The truth is, French music had been waiting for a genius like Messiaen for centuries. As many great composers as there were in 19th century France (and there were dozens...), none of them were a genius on Messiaen's level - not even Debussy or Berlioz. Like Bartok, his music is an entire re-synthesis of the way we think of music, and we're still catching up to them both. 
It's not just that the entire postwar avant-garde wouldn't be possible without his modernist ideas on polyrhythms and harmony (many of which he taught them in his classroom at the Paris Conservatoire), or his post-modernist ideas of how to use musical influences from all around the world, all that's just the beginning of Messiaen. What makes Messiaen so rewarding is not just how he pushed the frontier forward, but how he reordered the horizons that already existed. Like Mahler before him, Messiaen both is and is not of the avant-garde. Even now, thirty years after his death and ninety years after he began his career, there are still modernist elements that strain the comprehension of every generation who's yet heard him, and I'm not going to pretend I completely understand them yet, but there are so many hundreds, perhaps thousands, of beautiful moments in his music that exist entirely within a traditional musical framework, and yet are done in a way no other composer has.
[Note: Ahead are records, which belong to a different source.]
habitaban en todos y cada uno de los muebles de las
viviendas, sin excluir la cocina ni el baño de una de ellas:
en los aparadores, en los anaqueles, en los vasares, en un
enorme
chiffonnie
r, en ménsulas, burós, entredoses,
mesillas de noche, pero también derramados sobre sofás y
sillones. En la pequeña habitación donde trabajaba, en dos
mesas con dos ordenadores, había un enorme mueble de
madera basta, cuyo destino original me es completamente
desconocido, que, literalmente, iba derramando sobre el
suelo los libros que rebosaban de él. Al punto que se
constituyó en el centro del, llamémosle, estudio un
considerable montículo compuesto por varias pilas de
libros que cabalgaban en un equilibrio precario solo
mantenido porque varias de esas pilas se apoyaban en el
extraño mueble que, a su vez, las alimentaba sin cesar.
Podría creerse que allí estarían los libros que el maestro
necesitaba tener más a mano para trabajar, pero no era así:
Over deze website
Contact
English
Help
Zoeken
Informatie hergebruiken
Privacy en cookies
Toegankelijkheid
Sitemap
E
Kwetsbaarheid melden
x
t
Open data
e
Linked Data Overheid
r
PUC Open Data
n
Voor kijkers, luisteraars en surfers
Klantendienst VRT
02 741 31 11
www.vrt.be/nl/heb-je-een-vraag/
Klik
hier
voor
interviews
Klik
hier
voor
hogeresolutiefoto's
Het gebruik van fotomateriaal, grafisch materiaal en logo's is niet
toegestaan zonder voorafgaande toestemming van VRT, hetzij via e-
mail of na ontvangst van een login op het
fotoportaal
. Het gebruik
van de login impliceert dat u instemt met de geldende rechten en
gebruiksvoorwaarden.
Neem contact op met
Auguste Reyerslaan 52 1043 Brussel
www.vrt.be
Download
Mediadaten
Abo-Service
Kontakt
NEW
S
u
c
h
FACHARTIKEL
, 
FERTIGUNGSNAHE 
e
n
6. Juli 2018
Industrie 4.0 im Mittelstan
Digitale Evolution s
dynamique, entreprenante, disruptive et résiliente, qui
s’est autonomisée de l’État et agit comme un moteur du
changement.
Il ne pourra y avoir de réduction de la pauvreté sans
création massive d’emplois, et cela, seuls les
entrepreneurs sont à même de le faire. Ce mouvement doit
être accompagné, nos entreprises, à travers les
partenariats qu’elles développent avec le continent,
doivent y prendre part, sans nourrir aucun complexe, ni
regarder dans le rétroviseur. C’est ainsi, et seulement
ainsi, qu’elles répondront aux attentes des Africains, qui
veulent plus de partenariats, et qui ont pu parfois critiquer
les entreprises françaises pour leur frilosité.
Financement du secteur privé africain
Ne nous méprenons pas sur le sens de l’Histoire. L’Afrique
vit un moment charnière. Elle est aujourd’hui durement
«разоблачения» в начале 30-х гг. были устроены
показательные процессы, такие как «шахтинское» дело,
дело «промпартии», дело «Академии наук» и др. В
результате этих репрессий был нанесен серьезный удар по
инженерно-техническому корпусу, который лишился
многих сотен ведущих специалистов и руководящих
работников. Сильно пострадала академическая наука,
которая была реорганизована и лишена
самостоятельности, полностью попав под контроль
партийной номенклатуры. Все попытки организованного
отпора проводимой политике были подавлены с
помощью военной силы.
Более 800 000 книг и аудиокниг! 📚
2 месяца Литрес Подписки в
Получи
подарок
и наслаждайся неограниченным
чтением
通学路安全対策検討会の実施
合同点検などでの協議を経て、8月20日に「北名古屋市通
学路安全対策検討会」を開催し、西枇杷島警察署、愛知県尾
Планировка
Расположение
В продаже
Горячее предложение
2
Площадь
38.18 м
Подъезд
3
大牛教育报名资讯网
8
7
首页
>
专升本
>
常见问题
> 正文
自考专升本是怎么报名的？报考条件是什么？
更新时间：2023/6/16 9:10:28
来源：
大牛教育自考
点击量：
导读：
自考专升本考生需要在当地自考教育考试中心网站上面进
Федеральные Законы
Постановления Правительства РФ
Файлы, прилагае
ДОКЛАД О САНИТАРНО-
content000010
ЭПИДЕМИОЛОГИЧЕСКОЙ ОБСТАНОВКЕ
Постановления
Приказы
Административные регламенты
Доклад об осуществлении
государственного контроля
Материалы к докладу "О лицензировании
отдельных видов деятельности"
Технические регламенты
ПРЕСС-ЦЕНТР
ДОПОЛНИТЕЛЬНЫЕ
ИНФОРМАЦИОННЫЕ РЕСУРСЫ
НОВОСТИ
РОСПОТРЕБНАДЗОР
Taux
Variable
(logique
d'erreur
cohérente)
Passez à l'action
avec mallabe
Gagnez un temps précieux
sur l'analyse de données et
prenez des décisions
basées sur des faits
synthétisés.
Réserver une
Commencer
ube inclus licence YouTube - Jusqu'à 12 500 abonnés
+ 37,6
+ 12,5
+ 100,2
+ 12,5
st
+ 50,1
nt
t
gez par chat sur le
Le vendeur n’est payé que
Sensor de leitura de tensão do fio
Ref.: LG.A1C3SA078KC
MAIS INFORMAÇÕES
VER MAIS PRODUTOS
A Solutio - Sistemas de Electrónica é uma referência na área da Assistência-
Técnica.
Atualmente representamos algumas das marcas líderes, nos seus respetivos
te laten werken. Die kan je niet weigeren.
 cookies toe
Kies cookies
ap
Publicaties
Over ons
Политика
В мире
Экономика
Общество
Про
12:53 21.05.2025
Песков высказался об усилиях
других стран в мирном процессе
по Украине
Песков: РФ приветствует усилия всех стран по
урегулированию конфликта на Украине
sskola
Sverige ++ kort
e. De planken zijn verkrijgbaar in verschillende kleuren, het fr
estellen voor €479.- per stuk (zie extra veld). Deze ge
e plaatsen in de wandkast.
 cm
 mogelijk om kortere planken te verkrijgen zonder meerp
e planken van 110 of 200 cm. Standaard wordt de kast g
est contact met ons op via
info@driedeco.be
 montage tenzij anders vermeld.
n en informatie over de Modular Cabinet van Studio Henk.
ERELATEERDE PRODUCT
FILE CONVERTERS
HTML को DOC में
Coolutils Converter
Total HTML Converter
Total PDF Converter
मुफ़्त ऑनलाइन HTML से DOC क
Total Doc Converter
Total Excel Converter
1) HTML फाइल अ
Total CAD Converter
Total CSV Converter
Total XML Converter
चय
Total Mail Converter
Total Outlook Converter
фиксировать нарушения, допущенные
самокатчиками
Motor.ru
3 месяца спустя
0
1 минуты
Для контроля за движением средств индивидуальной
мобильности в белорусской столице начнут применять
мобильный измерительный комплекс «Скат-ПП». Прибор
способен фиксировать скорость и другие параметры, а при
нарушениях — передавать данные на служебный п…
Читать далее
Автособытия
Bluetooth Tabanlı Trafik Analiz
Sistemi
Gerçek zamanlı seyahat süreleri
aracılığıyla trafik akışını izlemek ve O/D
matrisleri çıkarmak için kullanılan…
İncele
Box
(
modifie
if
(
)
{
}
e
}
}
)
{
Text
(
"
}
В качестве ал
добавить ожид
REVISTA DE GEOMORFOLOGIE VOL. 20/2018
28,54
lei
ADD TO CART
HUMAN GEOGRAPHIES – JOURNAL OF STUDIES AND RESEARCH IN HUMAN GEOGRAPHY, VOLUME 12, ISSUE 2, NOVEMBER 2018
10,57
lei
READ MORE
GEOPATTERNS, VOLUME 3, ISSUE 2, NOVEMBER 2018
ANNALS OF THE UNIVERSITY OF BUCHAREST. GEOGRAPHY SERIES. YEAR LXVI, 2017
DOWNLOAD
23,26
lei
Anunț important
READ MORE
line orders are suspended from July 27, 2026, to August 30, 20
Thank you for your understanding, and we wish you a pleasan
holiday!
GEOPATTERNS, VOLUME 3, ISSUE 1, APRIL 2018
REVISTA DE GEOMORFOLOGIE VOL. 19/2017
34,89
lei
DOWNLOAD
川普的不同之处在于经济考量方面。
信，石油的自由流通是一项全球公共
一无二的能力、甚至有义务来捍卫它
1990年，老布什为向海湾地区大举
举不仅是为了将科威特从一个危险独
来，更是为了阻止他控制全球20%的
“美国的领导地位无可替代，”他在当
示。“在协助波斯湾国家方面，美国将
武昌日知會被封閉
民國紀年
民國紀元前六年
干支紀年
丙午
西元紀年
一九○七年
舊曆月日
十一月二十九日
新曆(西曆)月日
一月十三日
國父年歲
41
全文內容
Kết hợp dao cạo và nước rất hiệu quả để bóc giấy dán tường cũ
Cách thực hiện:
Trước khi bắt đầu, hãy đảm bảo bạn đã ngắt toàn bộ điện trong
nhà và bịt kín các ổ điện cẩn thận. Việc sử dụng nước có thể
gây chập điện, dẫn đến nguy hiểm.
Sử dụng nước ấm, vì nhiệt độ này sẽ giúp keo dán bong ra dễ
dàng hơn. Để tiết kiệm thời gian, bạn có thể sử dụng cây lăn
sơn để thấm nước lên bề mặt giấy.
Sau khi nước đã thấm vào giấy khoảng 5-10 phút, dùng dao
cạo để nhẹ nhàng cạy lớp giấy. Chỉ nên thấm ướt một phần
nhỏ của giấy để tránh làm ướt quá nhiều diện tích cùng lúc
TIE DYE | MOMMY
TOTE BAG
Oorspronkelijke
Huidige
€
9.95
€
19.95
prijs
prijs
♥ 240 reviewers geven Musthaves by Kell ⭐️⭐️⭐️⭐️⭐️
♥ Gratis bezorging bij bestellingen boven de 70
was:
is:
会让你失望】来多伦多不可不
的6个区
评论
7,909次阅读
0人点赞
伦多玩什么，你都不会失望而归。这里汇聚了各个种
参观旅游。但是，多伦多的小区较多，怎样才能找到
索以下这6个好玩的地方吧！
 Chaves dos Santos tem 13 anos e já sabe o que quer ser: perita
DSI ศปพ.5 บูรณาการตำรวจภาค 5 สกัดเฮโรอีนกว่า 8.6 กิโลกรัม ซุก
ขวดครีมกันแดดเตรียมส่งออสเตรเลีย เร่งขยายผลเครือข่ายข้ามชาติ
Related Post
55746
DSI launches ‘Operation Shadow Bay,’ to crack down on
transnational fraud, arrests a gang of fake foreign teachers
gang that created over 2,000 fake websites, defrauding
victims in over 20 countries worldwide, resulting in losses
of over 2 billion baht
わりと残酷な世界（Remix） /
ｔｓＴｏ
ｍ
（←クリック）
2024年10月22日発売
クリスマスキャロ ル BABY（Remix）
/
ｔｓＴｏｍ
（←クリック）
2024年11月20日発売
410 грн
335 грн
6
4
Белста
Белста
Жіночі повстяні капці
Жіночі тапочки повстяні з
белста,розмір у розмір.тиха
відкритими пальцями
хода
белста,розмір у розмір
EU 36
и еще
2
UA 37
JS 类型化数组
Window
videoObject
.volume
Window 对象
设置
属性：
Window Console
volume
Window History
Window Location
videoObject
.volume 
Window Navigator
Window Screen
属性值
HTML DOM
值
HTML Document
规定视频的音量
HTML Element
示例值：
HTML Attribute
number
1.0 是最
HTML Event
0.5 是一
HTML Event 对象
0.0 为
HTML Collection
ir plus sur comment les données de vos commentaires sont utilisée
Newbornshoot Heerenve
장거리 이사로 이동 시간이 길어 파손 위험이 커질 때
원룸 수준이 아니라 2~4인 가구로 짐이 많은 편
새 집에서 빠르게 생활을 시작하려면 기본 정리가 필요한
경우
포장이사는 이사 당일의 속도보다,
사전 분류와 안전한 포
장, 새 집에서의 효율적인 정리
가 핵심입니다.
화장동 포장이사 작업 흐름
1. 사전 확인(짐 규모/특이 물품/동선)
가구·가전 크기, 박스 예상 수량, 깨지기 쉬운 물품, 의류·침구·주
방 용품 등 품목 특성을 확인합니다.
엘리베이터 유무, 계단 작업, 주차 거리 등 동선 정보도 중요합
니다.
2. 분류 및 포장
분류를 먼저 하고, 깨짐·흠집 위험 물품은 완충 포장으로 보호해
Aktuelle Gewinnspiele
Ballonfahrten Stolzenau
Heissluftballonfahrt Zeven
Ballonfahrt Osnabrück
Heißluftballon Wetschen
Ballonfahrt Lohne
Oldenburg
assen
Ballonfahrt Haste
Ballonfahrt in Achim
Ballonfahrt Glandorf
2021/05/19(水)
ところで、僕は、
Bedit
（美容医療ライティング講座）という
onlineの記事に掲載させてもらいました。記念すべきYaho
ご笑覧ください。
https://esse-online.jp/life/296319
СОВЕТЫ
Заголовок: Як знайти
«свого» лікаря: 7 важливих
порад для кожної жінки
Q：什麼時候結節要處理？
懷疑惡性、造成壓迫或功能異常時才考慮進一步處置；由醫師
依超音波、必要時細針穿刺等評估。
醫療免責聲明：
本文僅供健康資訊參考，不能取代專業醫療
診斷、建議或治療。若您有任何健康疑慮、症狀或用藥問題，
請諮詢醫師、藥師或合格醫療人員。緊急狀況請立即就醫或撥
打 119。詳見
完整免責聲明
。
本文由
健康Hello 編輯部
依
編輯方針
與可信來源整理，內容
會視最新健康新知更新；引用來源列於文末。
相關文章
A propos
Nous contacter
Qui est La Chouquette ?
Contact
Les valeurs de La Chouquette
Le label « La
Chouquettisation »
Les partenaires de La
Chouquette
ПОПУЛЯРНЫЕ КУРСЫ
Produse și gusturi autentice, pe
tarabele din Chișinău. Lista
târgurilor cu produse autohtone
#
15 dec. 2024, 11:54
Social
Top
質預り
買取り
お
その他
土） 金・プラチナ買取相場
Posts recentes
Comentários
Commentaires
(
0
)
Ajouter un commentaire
Messiaen may be a composer of the past, but he is the composer of our musical future. In this era when religion, both Christianity and Islam, are clearly on the rise again, when the internet turns music into a deluge of globalized influences, when so many birds whose songs Messiaen catalogued in his music stand on the verge of planetary extinction, Messiaen is, as much as any artist in the world, a source who can explain the 21st century to us. In fifty years, if there are still orchestras (and I sadly sometimes wonder...), Messiaen may be played as often as Mahler is now. There is just so much to learn from him, and we have only begun.